====== INFORMATION SUPPLIED ======
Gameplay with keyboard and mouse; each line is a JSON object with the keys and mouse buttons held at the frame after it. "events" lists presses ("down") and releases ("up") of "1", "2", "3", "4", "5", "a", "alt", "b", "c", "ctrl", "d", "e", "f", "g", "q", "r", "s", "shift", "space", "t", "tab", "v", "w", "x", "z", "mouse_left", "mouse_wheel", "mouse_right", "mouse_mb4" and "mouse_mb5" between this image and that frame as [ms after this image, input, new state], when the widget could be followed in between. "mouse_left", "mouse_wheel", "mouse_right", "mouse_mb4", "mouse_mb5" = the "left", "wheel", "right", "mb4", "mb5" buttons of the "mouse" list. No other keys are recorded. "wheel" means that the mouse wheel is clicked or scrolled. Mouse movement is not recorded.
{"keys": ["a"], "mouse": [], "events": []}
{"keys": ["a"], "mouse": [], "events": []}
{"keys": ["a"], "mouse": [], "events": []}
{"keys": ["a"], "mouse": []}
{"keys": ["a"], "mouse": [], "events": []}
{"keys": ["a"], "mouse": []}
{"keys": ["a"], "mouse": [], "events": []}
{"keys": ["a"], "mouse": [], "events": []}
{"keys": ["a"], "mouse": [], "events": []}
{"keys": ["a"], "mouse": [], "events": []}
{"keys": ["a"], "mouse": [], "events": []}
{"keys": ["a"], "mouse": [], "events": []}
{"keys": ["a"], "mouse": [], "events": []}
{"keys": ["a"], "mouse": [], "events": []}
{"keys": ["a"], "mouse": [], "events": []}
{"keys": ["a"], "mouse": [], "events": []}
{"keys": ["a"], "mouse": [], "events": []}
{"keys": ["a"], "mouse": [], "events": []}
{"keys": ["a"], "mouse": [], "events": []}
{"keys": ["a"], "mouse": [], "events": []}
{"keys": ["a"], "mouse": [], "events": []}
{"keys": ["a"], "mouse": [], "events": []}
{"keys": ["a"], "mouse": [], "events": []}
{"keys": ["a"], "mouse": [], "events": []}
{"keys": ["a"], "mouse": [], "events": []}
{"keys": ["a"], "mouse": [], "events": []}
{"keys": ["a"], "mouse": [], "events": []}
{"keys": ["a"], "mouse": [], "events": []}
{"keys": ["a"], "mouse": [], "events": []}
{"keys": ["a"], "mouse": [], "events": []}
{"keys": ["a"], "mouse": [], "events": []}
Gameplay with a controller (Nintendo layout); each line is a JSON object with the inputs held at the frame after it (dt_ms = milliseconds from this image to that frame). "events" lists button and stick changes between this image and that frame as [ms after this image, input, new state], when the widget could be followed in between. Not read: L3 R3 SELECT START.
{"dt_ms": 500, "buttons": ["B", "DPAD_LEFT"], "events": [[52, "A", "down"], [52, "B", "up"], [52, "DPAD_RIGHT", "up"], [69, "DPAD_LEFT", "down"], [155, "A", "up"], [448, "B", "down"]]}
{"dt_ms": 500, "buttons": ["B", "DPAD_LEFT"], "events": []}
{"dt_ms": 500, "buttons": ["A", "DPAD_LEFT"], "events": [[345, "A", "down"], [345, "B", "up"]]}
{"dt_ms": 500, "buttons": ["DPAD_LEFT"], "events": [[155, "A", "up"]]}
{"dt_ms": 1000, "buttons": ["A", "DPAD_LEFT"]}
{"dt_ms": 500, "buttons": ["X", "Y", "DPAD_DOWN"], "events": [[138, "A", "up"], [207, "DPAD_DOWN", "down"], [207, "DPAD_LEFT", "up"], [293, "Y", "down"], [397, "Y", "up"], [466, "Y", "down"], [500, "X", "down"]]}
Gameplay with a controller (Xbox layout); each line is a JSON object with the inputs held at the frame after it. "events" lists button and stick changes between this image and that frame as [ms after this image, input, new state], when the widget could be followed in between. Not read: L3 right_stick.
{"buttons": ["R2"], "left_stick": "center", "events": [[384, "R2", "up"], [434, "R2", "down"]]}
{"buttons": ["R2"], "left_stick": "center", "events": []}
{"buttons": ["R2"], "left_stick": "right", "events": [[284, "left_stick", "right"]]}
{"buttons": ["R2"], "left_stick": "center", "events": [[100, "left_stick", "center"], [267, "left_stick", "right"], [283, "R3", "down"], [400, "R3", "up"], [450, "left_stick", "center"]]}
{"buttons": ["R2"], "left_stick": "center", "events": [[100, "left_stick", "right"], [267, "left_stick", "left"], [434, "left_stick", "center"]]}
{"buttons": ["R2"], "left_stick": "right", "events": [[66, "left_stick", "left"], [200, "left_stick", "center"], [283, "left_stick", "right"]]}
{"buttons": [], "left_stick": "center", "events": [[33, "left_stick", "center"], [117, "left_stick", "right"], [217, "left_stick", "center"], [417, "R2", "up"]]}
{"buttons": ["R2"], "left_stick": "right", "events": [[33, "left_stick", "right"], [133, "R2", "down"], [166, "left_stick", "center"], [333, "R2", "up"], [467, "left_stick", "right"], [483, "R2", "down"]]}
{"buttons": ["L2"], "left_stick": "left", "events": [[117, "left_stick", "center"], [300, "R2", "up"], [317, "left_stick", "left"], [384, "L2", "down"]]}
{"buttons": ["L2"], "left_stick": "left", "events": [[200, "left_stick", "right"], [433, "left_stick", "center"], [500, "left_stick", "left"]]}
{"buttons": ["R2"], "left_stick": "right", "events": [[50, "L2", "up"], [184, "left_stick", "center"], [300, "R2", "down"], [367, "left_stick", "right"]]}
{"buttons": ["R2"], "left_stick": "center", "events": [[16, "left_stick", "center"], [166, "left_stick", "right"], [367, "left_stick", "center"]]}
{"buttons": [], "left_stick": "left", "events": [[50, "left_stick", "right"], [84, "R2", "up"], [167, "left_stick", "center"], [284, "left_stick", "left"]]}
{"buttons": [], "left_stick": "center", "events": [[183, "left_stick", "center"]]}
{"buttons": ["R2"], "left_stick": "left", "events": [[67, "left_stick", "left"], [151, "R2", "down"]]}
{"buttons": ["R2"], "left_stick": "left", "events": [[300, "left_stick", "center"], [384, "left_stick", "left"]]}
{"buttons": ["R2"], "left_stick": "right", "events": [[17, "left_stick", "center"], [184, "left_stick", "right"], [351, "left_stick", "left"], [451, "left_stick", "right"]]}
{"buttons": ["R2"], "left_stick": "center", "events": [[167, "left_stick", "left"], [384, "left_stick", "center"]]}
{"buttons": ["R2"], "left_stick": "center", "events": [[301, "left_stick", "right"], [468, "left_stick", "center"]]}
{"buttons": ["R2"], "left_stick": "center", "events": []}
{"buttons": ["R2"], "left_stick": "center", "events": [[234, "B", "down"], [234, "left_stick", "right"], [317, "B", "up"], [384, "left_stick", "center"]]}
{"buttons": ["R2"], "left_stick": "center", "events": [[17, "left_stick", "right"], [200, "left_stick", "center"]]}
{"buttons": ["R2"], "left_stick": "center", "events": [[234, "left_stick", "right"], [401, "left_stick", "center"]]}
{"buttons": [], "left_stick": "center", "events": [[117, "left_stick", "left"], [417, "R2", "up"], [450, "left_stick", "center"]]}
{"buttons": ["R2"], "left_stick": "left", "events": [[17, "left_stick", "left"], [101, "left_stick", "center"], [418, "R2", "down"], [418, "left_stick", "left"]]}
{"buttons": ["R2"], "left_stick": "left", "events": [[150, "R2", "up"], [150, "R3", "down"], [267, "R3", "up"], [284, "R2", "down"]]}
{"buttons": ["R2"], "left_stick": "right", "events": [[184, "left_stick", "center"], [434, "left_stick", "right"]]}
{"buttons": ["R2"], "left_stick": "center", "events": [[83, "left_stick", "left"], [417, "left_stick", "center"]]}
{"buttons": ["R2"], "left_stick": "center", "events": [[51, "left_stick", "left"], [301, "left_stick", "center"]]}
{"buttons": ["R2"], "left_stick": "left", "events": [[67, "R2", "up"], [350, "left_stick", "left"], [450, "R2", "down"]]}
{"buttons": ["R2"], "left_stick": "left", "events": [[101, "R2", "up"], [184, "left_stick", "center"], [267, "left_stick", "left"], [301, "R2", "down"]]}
======
(ABOUT THIS EXERCISE)
Lines above that have "layout": copy each of them.

(ANSWER TO THIS PROBLEM)
Gameplay with a controller (Nintendo layout); each line is a JSON object with the inputs held at the frame after it (dt_ms = milliseconds from this image to that frame). "events" lists button and stick changes between this image and that frame as [ms after this image, input, new state], when the widget could be followed in between. Not read: L3 R3 SELECT START.
Gameplay with a controller (Xbox layout); each line is a JSON object with the inputs held at the frame after it. "events" lists button and stick changes between this image and that frame as [ms after this image, input, new state], when the widget could be followed in between. Not read: L3 right_stick.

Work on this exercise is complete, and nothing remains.